[Entries shown Boundary: Start]

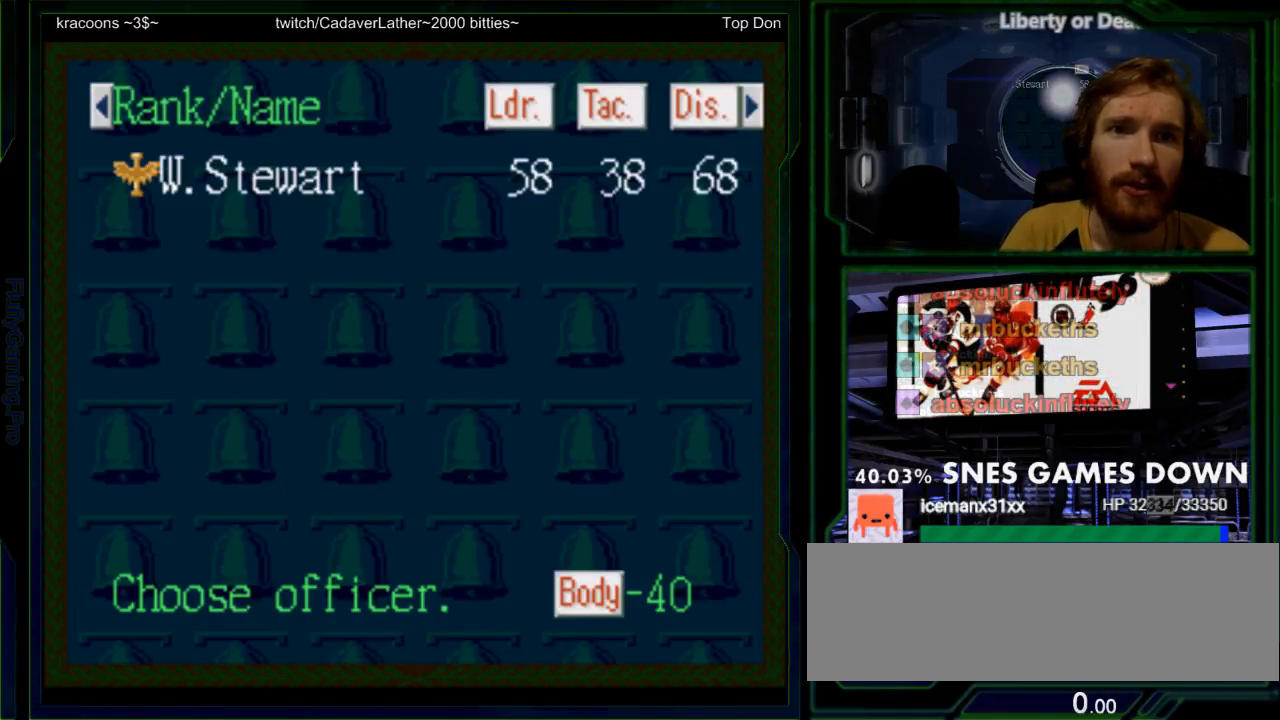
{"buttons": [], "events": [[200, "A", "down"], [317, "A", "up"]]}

[Entries shown Boundary: End]
[Entries shown Boundary: Start]

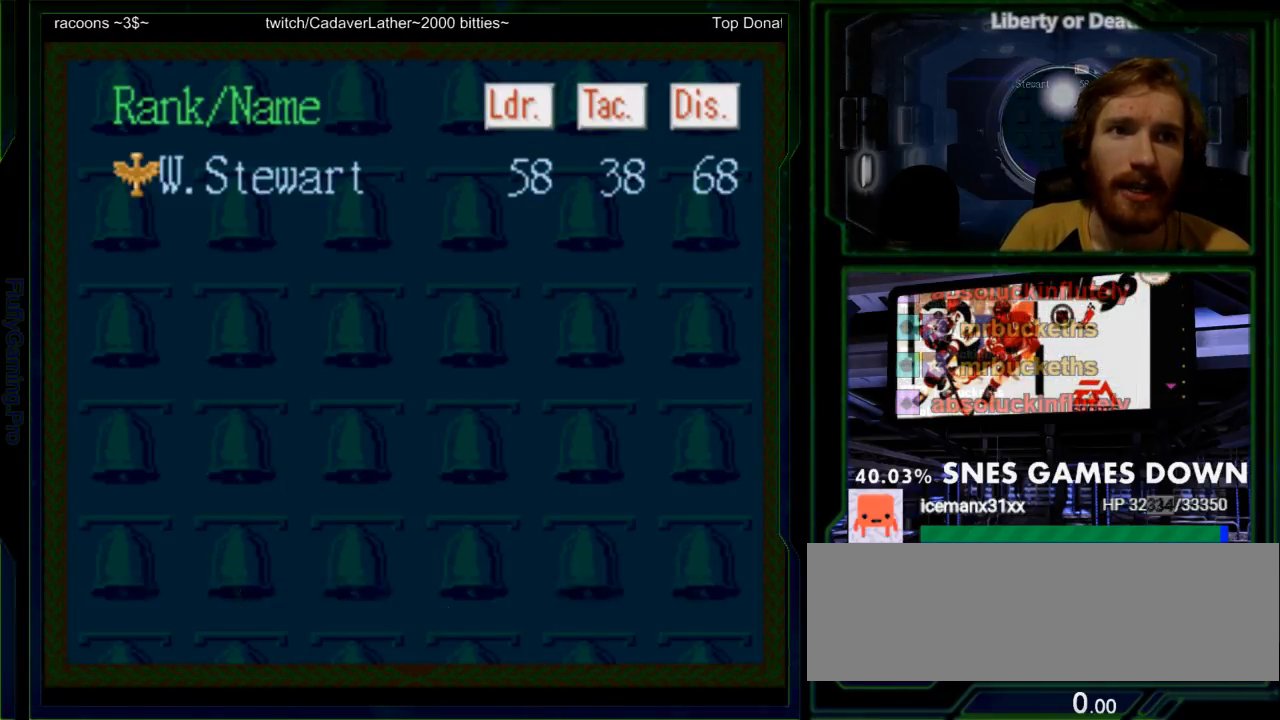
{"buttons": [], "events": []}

[Entries shown Boundary: End]
[Entries shown Boundary: Start]

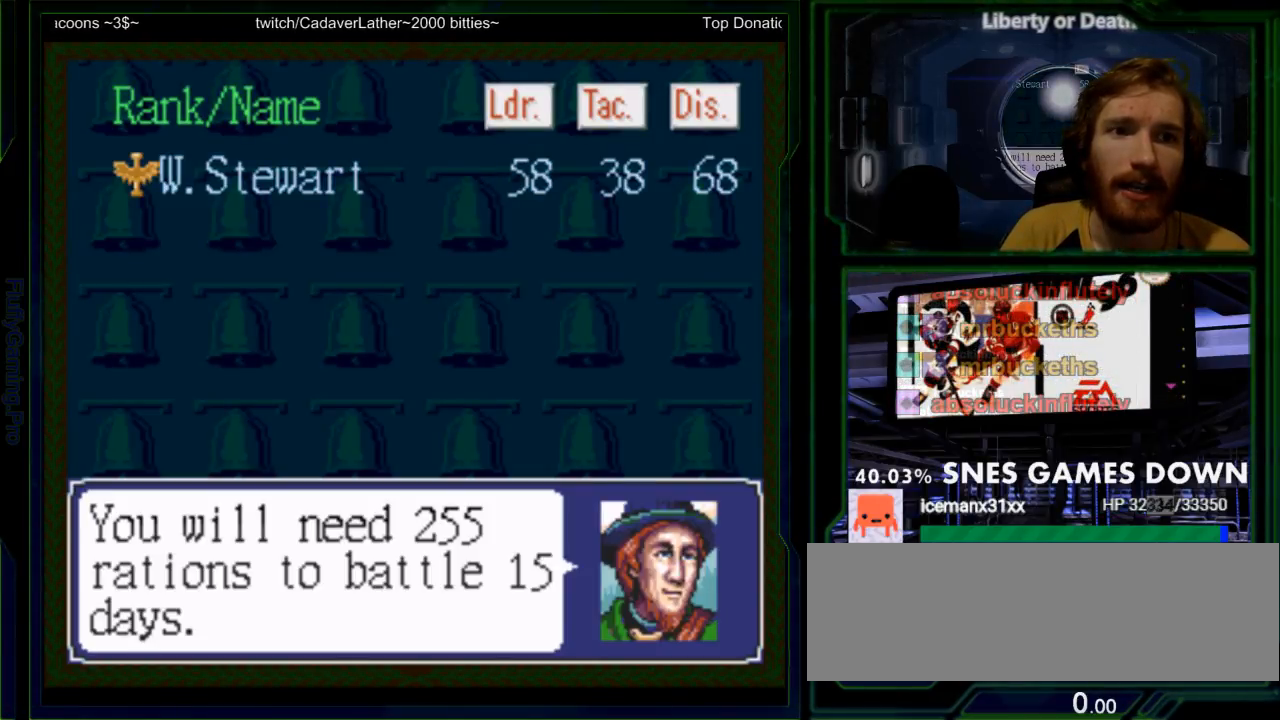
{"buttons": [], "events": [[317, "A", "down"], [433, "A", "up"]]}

[Entries shown Boundary: End]

# Activity
Only the number is needed here: how many lines of the listing include "down"?

# Response to the task
2